Here's what I've been doing on r(x)=2ln1.8(1.8^x).

1) I use the logarithm property log AB = log A + log B. So, r(x)=2ln1.8 + ln(1.8^x)
2) I move the x. r(x)=2ln1.8 + xln1.8
3) I raise both natural logs to the power of e. r(x)=2*e^ln1.8 + x*e^ln1.8
4) e to the natural log cancels. r(x)=2*1.8 + x*1.8
5) r(x)=3.6+1.8x

Now, at this point can I just invert the equation? y=3.6+1.8x => x=3.6+1.8y => x-3.6=1.8y => x-2=y

I know this can't be right because I've tried plugging in some values and they don't agree with the normal equation. Did I make a mistake as I went through the process of breaking down the original equation?

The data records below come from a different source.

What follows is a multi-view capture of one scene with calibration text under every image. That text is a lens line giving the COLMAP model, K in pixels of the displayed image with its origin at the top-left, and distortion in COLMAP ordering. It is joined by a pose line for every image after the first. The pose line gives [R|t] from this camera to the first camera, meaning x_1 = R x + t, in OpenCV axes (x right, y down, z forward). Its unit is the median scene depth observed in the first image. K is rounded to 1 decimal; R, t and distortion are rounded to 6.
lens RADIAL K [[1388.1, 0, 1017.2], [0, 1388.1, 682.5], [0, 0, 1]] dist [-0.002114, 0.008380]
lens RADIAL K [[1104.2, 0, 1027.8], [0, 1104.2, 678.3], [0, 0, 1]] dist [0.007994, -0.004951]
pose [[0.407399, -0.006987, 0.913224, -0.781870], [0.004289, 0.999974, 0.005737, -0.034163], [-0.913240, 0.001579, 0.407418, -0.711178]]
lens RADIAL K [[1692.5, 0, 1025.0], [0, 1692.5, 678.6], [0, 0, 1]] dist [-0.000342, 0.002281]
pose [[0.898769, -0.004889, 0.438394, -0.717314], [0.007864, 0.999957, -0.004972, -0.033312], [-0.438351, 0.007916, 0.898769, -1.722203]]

2. ## Re: Finding inputs for an equation r(x)=2ln1.8(1.8^x)

You made a mistake with step (3) - you can't just raise the ln functions to the power of e; you must do the same to both sides of the equation:

e^(r(x)) = e^(2 ln 1.8 + x ln1.8) = e^(2ln1.8) * e^(x ln 1.8)

I think it's easier to find the inverse like this:

r = 2 ln (1.8 * 1.8^x) = 2 ln (1.8)^(x+1) = 2(x+1) ln(1.8)
Divide through by 2 ln(1.8): r/(2 ln (1.8)) = x+1
Rearrange to get x by itself: x= r/(2 ln(1.8)) - 1

So if r = 9.4 you have x = 9.4/(2 ln(1.8)) - 1 = 6.996

To check that this is correct, try x=6.996 in the original equation: r = 2 ln(1.8 * 1.8^6.996) = 2 ln(1.8^7.996) = 2 ln(109.9) = 9.4

3. ## Re: Finding inputs for an equation r(x)=2ln1.8(1.8^x)

Originally Posted by ebaines

r = 2 ln (1.8 * 1.8^x) = 2 ln (1.8)^(x+1) = 2(x+1) ln(1.8)
Thanks for your insight, Ebaines. But how did you manipulate the equation to remove the 1.8^x and replace it with (x+1)?

4. ## Re: Finding inputs for an equation r(x)=2ln1.8(1.8^x)

$\displaystyle a^m\times a^n = a^{m+n}$

5. ## Re: Finding inputs for an equation r(x)=2ln1.8(1.8^x)

Oh yeah! There's always a 1 exponent over any number...